On January 23, 2023, he signed a reserve/future contract with the Cowboys. He was waived on August 29, and re-signed to the practice squad. He was elevated to the active roster during the first 3 weeks of the season. He started at center in place of Tyler Biadasz in the third game against the Arizona Cardinals.
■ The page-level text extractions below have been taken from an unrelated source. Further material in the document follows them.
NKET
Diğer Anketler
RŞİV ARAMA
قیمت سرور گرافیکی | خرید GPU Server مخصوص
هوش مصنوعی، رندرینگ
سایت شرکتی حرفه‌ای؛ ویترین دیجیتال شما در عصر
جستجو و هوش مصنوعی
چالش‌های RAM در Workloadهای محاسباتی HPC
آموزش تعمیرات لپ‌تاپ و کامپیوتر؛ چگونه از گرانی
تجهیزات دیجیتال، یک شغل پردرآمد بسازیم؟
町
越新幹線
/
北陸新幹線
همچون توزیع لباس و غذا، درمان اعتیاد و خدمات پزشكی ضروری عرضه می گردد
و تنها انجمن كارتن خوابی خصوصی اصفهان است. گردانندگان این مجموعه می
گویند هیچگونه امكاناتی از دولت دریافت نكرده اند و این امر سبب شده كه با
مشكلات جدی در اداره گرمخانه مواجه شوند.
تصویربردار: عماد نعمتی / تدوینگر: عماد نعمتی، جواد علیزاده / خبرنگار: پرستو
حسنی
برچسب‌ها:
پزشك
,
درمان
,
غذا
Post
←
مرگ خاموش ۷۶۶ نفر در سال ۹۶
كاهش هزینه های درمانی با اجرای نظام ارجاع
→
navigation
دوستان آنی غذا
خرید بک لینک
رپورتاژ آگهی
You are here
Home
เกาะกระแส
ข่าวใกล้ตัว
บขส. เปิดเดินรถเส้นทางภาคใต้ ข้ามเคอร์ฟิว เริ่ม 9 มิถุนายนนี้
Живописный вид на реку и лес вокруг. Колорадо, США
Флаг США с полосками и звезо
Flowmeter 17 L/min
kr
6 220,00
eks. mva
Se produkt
He was signed to the active roster on September 30. He started at right guard in place of Zack Martin in the season finale against the Washington Commanders, with the NFC East division title on the line.

In 2024, he took over at right guard for an injured Zack Martin, in the fourth quarter in Week 10 against the Houston Texans. He contributed to solidify the team's offensive line play, after replacing the future Hall of Famer Martin in the starting lineup for the rest of the season, who had to undergo right ankle surgery and eventually decided to retire. In Week 14 against the Cincinnati Bengals, he took over the center position in the third quarter, after Cooper Beebe was ruled out with a concussion. In Week 15 against the Carolina Panthers, he remained the starter at center, while Beebe recovered from his injury. He returned to the starting right guard position for the remaining 3 games. He started the last 7 contests and contributed to Rico Dowdle becoming the first undrafted free agent in team history to rush for 1,000 rushing yards in a single-season.

In 2025, he started six straight games at center in place of an injured Beebe, from Week 3 to Week 8. In the season finale against the New York Giants, he started at left guard after the Cowboys moved Tyler Smith to left tackle and T.J. Bass was placed on injured reserve with a knee injury. He appeared in 17 games with 7 starts.

===Pittsburgh Steelers===
On March 21, 2026, Hoffman signed with the Pittsburgh Steelers on a one-year contract. He reunited with head coach Mike McCarthy.